I'm skipping the "tips callback" for simplicity, as it's not mandatory. You can find examples of it in the module itself, which has a shortcode.api.php file, well documented. As for the "attributes callback", this is what we had to implement for our Shopify widget:

/**
 * Attributes callback for the 'shopify' shortcode.
 *
 * @see stem_wysiwyg_shortcode_info().
 */
function stem_wysiwyg_shortcode_shopify_attributes($form, &$form_state) {
  $form['shopify-shop'] = array(
    '#title' => t('Shop (data-shop)'),
    '#type' => 'textfield',
    '#default_value' => 'shopname.myshopify.com',
    '#states' => array(
      'visible' => array(
        ':input[name="shortcode"]' => array('value' => 'shopify'),
      ),
    ),
  );
  $form['shopify-product_handle'] = array(
    '#title' => t('Product Handle (data-product_handle)'),
    '#type' => 'textfield',
    '#states' => array(
      'visible' => array(
        ':input[name="shortcode"]' => array('value' => 'shopify'),
      ),
    ),
  );
  /* Rest of form omitted for brevity */
  return $form;
}

 

All we have to do here is return a standard Form API array, as if we were building the form ourselves, except for shortcode we don't care about the processing of it. We just specify the attributes we need to gather. This hook is optional, since it's not required to gather any data for your shortcodes, although it's certainly something you'll implement for custom tokens if you want WYSIWYG integration!

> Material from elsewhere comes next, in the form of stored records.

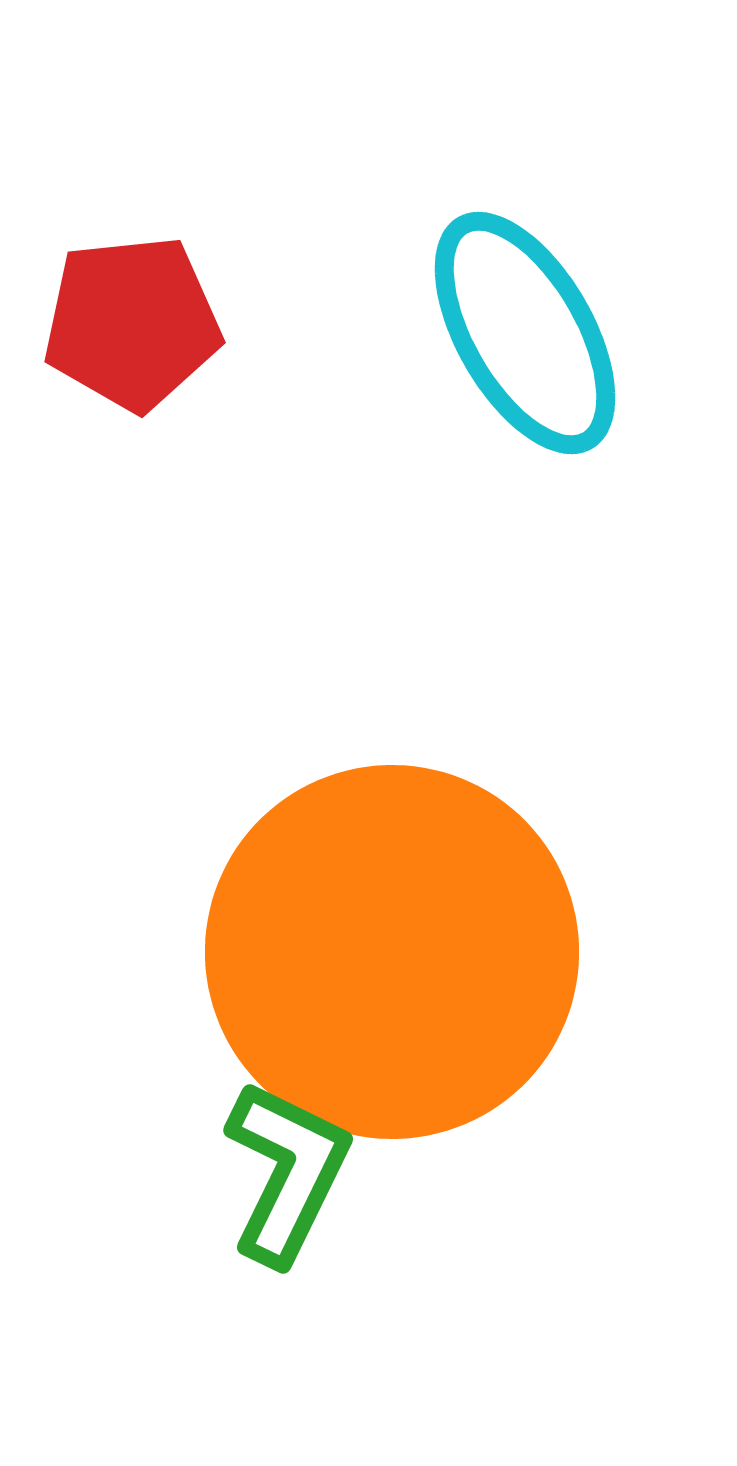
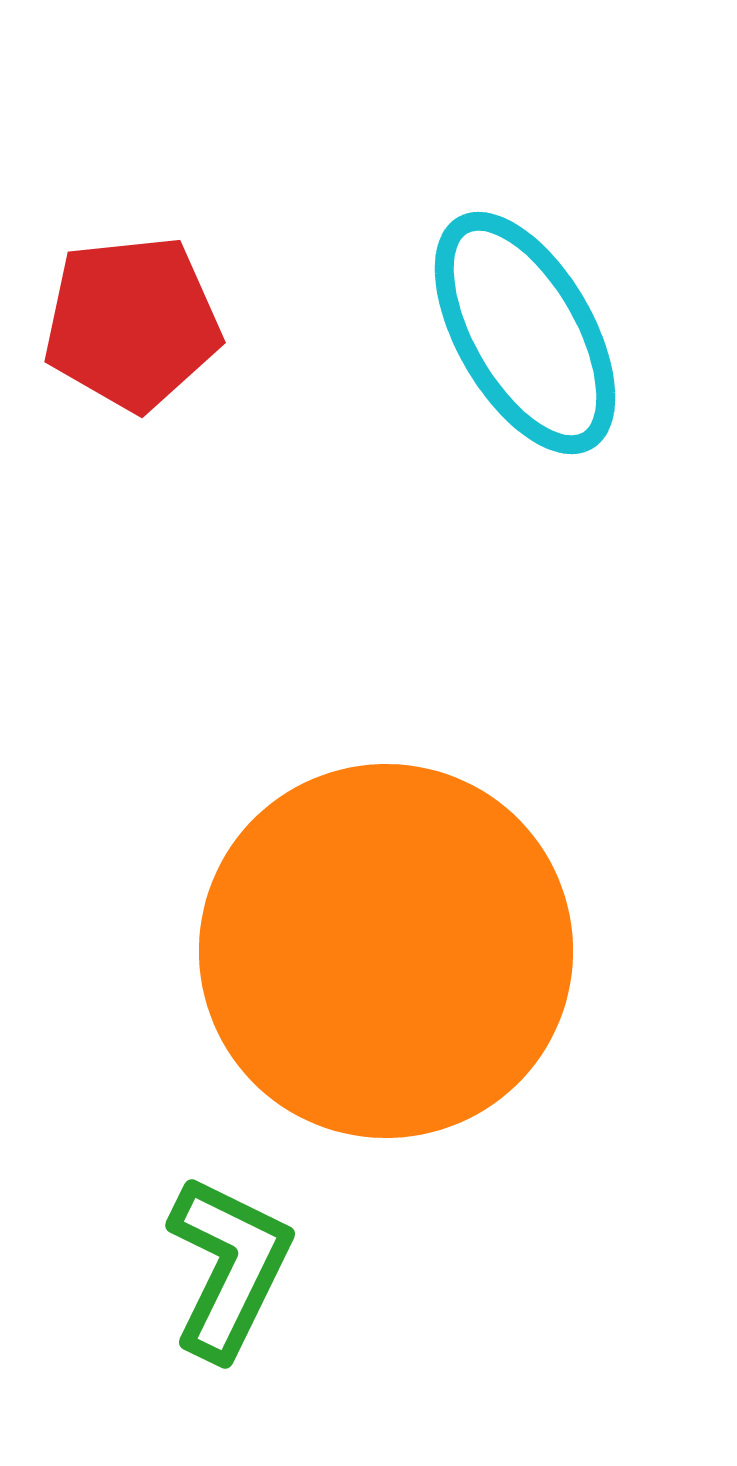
orange circle: moved 6 px left, 1 px up
green L-shape: moved 58 px left, 95 px down
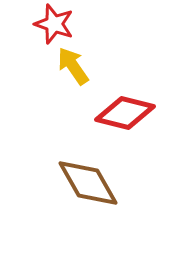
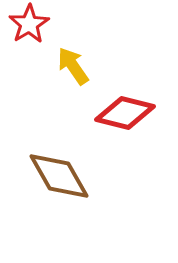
red star: moved 25 px left; rotated 21 degrees clockwise
brown diamond: moved 29 px left, 7 px up
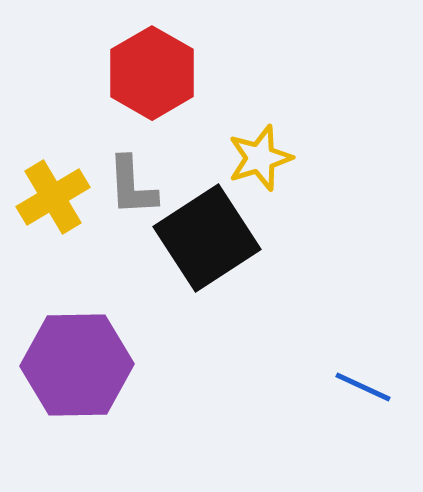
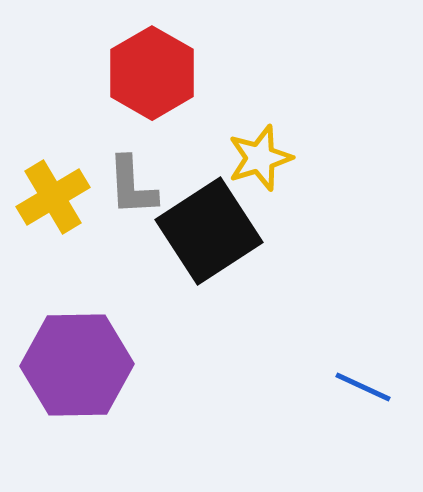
black square: moved 2 px right, 7 px up
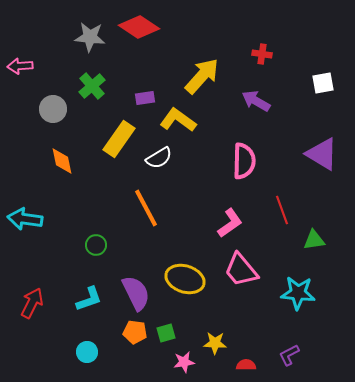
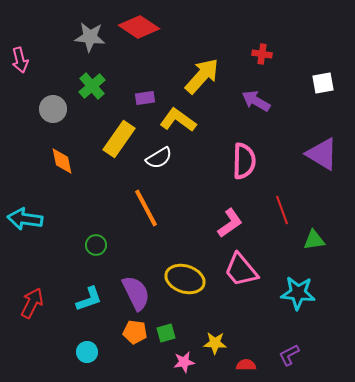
pink arrow: moved 6 px up; rotated 100 degrees counterclockwise
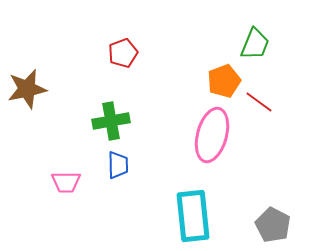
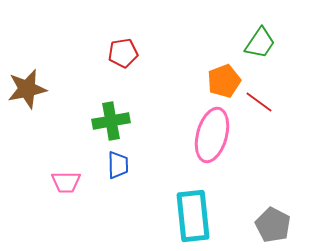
green trapezoid: moved 5 px right, 1 px up; rotated 12 degrees clockwise
red pentagon: rotated 12 degrees clockwise
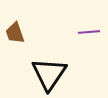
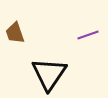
purple line: moved 1 px left, 3 px down; rotated 15 degrees counterclockwise
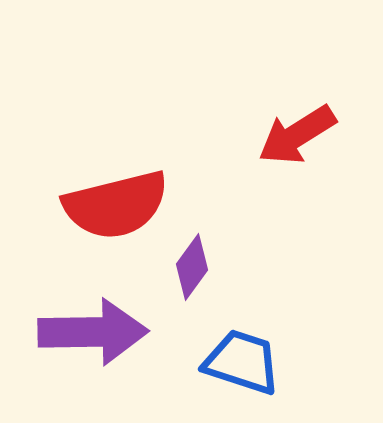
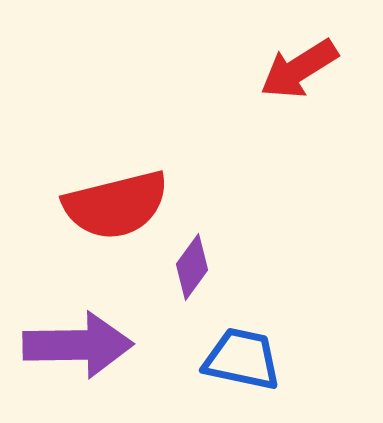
red arrow: moved 2 px right, 66 px up
purple arrow: moved 15 px left, 13 px down
blue trapezoid: moved 3 px up; rotated 6 degrees counterclockwise
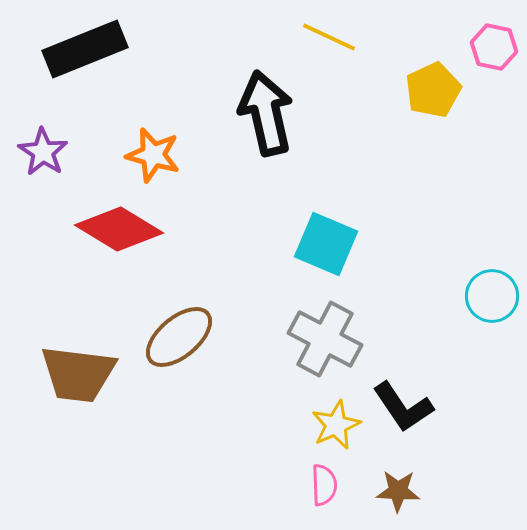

Finally, for our process callback, this is what we did:

/**
 * Process callback for the 'shopify' shortcode.
 *
 * @see stem_wysiwyg_shortcode_info().
 */
function stem_wysiwyg_shortcode_shopify_process($attrs, $text) {
  // Prepare attributes for shopify embed.
  $attrs = shortcode_attrs(array(
    'embed_type' => 'product',
    'shop' => 'myshop.myshopify.com',
    'product_name' => '',
    'product_handle' => '',
    'buy_button_text' => t('Buy now'),
    'has_image' => 'true',
  ),
    $attrs
  );
 
  $shopify_embed = <<<EOF
  { Rest of embed code here, using values passed from the widget. }
EOF;
  return $shopify_embed;
}

 

As you can see, there's nothing too complex in there. We just merge the default values for our previously declared attributes, with the values entered alongside the token, to get the settings for each specific instance of the token.

After that, the complete markup is generated to include a full Shopify widget on the page, without having to allow editors to include "<script>" tags or any other dangerous elements. All of that, with complete WYSIWYG integration that works beautifully, and with a few lines of code. Let's use it:

shopify_widget_1

 

And that would render a functional Shopify widget:

shopify_widget_2

As you can see, it couldn't be easier to implement a plugin. If you're still here, that means you are actually looking for a solution like this. If not, it's always good to have it as an alternative in your toolset.